Friday, May 23, 2008

The Secret Life of Jolly Rancher (D, age 11)

That night Jolly Rancher was scared of the dark. Then he remembered he brought a flashlight to help him see at night and not to be afraid of the dark. He turned on the flashlight and after a couple of minutes the flashlight suddenly turned off.
AAAAHHHHHHHHHHHHHHHHH!!!!!! SCREAMED Jolly Rancher. D.J. said SSSSHHHHHHHHHH! We are going to get caught by the Pony Police. Jolly Rancher could not go to sleep so he sang a song and by the 100th time of singing the song he was able to fall asleep next to D.J.

Saturday, May 10, 2008

T -age unknown (Younger than me; older than her children!)

The back story here is that she and her 3 children were in a horribly abusive relationship with her husband/their father. Just go with "nightmare" and you'll pretty much have the idea.

Don't ask me why I'm thinking about the dog we used to have. I miss him. I've thought of going back to where we used to live, to see if I can find him. But the people who live there now would probably think I was weird.

His name was Dingo, and he was HUGE. People would think that he wss scary, but he was a big old baby. He wasn't allowed on the bed because we had a water bed. But once the comforter was on the bed, and he couldn't hurt the water bed, I would let him get up there and snuggle with me and the kids.

But when my husband started hurting us, Dingo got tough. After it had been going on a while, Dingo would growl whenever my husband would come in the house. He would snarl if my husband walked into the kids' rooms. He would try to get in between him and the kids. He never left the baby's side.

Eventually my husband just started hurting the dog too. Then he bought a chain and chained him outside, with the chain hooked to a big fence. I would let Dingo loose when he was at work, but I knew I had to have the dog chained up again before he got home. But I know that dog wanted to protect us. I don't know if we'll get another dog when we get a house again. Maybe we would jsut compare the new dog to Dingo, and that would be awful.

Friday, May 9, 2008

B -Age 50-ish

Some days here at Hesed House are almost too much. I try to pitch in and make sure everything is done, but then I feel badly when I have to say no to some people. Like today... two people are in the hospital and a third person is probably going. Who's going to do their chores? Who's going to make sure that H can get home from the hospital if I don't do it?

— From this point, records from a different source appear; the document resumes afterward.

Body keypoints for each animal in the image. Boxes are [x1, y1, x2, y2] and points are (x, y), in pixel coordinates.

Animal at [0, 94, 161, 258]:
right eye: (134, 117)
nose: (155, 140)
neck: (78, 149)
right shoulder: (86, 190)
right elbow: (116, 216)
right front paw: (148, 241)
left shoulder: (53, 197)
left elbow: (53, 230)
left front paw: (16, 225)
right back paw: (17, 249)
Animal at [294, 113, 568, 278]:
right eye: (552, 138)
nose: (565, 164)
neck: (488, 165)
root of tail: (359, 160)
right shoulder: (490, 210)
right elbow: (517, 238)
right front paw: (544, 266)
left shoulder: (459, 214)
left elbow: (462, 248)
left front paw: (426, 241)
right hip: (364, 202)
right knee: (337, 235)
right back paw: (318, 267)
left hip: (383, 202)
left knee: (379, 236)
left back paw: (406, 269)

Joe (my therapist) says that I need to set limits -that people push me and pull me in different directions. I have to figure out where I want to go. But I don't know how to do that yet. It's loud here. Baby L is getting teeth and screamed all night. The kids run around and scream. There is no quiet place to think.

I'm thankful to be here. Don't get me wrong. It's just that it takes a lot of work to be here. People on the outside forget that.

Thursday, May 1, 2008

I Have a House -k, age 5

I have a house now. It's white. The bathroom is green. My bedroom is blue. Well, my blanket and pillow are blue. The walls are...not blue. I think they're white. It's on a street by that store. You should come visit. My mom says that we can't jump on the beds, but we can jump rope in the yard. Will you come visit me? I'll have to go to a different school next year, that's fine.